WORK ORDER: Nothing below is to be printed except the lines between the line holding "Investition in Krypto-Assets" and the line holding "Voyager en train", inclusive, each exactly as it appears.

DATASET:
----
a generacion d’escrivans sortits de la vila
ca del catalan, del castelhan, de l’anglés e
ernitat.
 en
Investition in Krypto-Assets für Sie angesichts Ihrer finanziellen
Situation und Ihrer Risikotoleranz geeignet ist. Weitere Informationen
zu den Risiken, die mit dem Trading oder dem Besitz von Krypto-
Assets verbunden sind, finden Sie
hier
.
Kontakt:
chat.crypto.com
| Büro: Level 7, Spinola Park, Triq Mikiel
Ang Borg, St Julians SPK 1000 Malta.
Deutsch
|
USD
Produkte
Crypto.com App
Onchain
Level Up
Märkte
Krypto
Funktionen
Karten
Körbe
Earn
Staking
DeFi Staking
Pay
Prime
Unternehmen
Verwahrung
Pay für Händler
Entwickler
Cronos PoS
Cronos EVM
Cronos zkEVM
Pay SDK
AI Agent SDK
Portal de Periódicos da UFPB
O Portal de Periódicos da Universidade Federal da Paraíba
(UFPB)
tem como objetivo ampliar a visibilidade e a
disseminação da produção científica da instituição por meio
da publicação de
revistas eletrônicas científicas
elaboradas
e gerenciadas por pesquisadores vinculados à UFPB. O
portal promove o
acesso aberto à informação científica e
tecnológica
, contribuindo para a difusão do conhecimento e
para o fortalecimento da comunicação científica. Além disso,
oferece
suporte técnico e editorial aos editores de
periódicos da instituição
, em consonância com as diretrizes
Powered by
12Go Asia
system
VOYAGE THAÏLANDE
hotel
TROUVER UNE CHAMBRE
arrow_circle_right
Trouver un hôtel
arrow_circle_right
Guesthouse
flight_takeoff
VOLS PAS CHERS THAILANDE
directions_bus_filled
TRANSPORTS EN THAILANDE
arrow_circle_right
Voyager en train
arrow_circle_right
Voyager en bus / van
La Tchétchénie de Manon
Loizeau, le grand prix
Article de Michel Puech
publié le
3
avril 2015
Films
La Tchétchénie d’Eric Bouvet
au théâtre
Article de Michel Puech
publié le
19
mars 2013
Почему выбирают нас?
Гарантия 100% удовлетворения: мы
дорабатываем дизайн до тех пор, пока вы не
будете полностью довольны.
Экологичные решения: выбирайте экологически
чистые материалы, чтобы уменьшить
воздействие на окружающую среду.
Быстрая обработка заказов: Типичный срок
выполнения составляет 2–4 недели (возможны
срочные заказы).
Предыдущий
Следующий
----
TASK SOLUTION:
Investition in Krypto-Assets für Sie angesichts Ihrer finanziellen
Situation und Ihrer Risikotoleranz geeignet ist. Weitere Informationen
zu den Risiken, die mit dem Trading oder dem Besitz von Krypto-
Assets verbunden sind, finden Sie
hier
.
Kontakt:
chat.crypto.com
| Büro: Level 7, Spinola Park, Triq Mikiel
Ang Borg, St Julians SPK 1000 Malta.
Deutsch
|
USD
Produkte
Crypto.com App
Onchain
Level Up
Märkte
Krypto
Funktionen
Karten
Körbe
Earn
Staking
DeFi Staking
Pay
Prime
Unternehmen
Verwahrung
Pay für Händler
Entwickler
Cronos PoS
Cronos EVM
Cronos zkEVM
Pay SDK
AI Agent SDK
Portal de Periódicos da UFPB
O Portal de Periódicos da Universidade Federal da Paraíba
(UFPB)
tem como objetivo ampliar a visibilidade e a
disseminação da produção científica da instituição por meio
da publicação de
revistas eletrônicas científicas
elaboradas
e gerenciadas por pesquisadores vinculados à UFPB. O
portal promove o
acesso aberto à informação científica e
tecnológica
, contribuindo para a difusão do conhecimento e
para o fortalecimento da comunicação científica. Além disso,
oferece
suporte técnico e editorial aos editores de
periódicos da instituição
, em consonância com as diretrizes
Powered by
12Go Asia
system
VOYAGE THAÏLANDE
hotel
TROUVER UNE CHAMBRE
arrow_circle_right
Trouver un hôtel
arrow_circle_right
Guesthouse
flight_takeoff
VOLS PAS CHERS THAILANDE
directions_bus_filled
TRANSPORTS EN THAILANDE
arrow_circle_right
Voyager en train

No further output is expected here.